(Collected data)
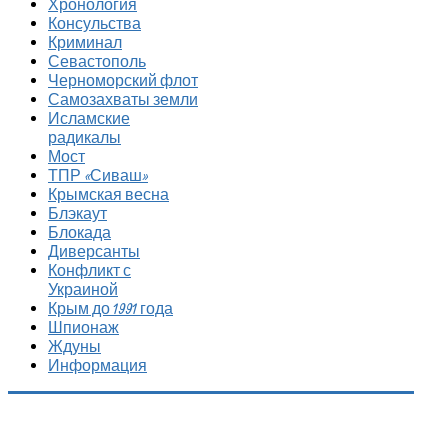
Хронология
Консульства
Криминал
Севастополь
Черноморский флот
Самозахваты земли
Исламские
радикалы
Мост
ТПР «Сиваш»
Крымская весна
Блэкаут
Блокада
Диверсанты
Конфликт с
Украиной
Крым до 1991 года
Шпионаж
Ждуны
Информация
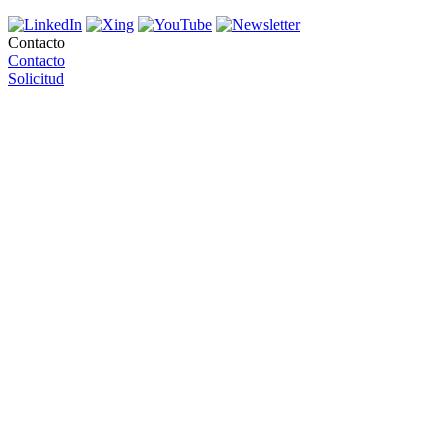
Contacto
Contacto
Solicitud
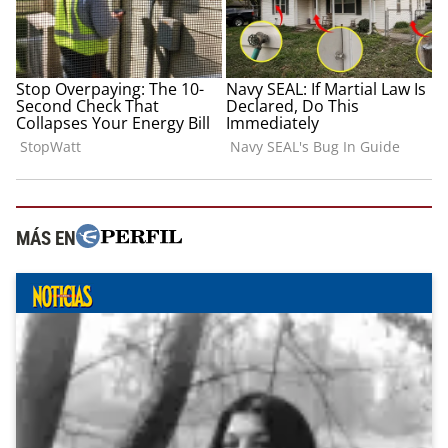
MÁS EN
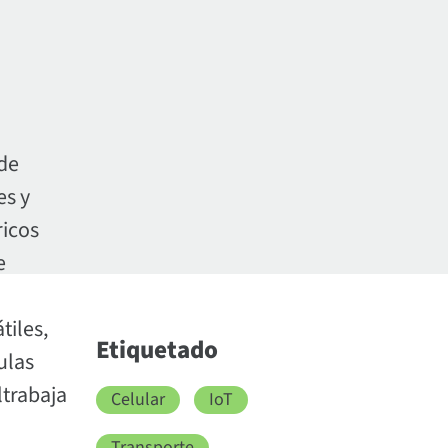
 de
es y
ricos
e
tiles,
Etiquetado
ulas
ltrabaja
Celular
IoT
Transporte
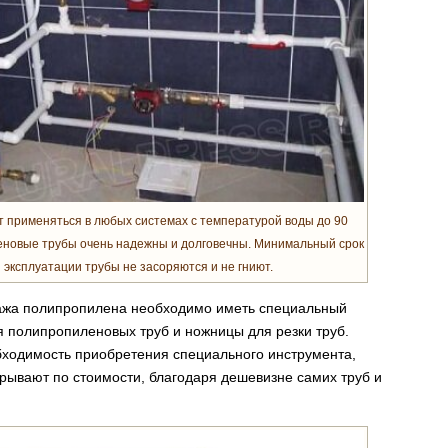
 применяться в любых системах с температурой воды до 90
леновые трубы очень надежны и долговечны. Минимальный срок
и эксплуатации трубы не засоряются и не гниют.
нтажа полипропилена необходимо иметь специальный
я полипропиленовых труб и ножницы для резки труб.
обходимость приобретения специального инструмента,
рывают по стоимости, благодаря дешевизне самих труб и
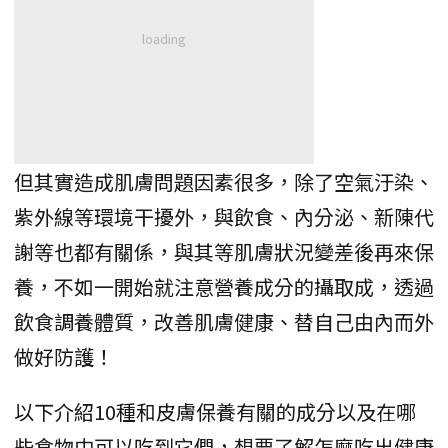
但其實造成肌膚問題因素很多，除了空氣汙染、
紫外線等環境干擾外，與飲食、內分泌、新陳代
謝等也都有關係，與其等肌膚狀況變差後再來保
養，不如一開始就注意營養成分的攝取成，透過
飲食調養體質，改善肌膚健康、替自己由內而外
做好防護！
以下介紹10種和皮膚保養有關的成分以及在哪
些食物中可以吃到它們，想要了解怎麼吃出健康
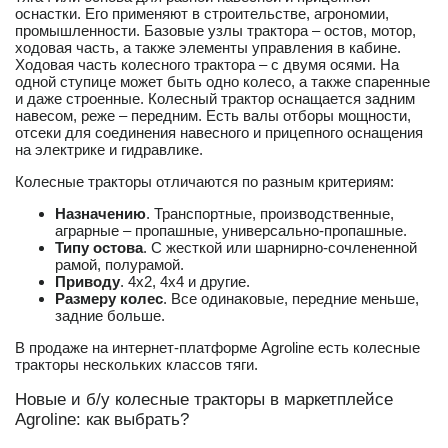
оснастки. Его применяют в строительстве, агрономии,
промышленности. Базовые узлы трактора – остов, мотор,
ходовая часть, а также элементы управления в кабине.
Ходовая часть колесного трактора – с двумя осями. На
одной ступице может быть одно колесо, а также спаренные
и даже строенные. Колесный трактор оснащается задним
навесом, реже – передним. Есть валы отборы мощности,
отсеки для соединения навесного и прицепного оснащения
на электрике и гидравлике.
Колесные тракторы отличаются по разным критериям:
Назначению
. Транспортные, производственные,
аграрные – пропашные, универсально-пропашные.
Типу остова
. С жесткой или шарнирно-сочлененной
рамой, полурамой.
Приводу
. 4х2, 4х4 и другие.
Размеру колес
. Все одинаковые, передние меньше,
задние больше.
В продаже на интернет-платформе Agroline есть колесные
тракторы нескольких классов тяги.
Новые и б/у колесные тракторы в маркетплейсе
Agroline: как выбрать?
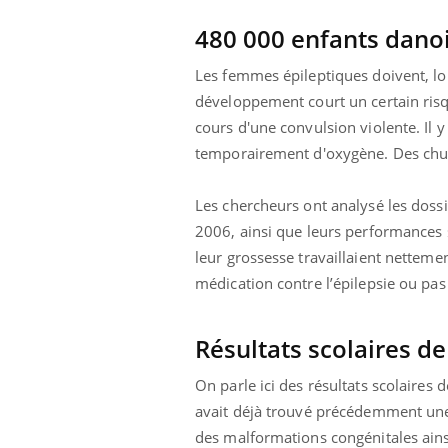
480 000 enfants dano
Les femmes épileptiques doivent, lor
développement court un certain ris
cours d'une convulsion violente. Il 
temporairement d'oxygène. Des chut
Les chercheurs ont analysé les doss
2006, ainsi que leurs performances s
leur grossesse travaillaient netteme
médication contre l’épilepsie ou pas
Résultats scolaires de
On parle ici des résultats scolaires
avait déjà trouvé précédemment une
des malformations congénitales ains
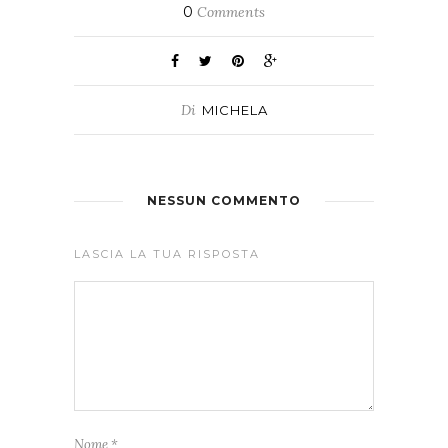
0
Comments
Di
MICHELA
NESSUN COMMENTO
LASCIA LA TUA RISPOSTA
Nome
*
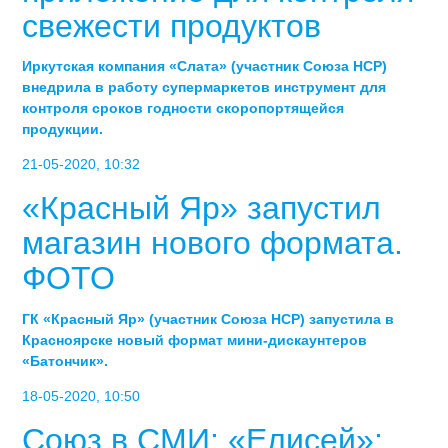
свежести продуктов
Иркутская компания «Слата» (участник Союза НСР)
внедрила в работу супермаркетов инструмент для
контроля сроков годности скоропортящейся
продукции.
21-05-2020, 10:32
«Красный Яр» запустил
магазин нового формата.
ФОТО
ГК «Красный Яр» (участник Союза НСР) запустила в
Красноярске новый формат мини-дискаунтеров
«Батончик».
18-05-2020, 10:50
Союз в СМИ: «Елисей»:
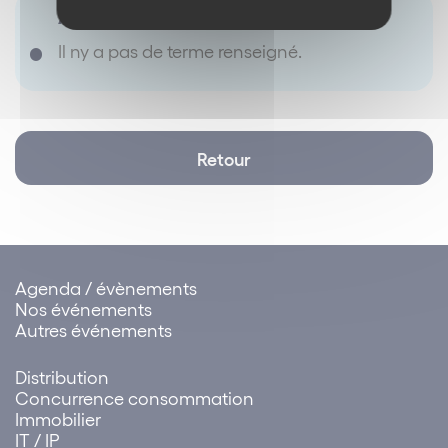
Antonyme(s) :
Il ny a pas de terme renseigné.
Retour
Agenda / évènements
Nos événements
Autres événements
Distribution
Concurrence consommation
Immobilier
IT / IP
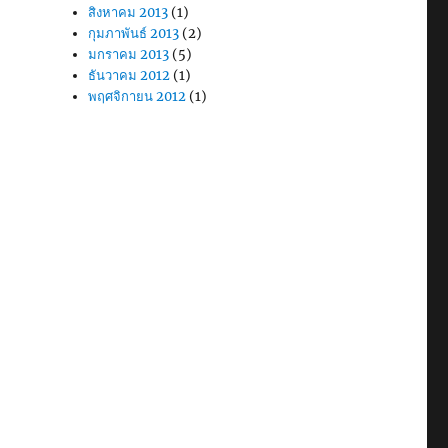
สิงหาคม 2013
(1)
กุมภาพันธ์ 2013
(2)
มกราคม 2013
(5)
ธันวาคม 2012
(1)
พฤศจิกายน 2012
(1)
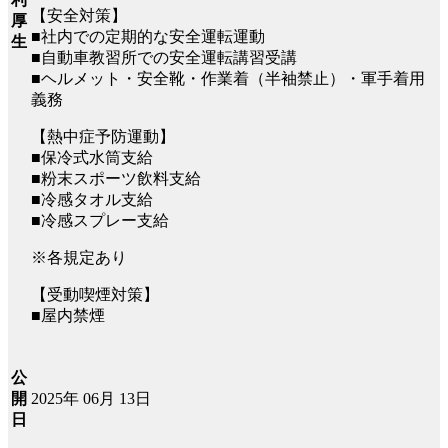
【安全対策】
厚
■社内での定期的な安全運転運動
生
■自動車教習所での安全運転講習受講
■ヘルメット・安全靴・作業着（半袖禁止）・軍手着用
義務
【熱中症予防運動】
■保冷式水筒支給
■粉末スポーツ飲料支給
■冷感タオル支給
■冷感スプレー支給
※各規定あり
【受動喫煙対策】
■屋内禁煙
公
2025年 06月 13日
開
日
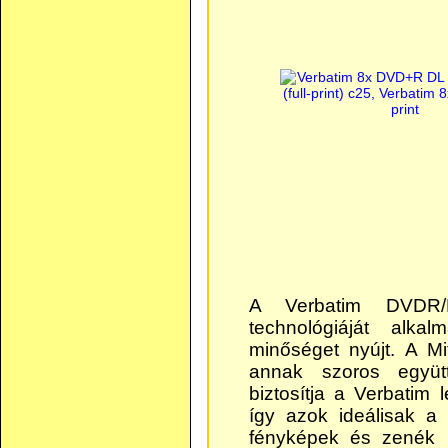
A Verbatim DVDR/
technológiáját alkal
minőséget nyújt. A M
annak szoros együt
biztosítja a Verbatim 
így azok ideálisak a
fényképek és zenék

EXERCISE INSTRUCTIONS: Above are some records; copy each line there that contains "трубы".

ANSWER FOR THE TASK:
леновые трубы очень надежны и долговечны. Минимальный срок
и эксплуатации трубы не засоряются и не гниют.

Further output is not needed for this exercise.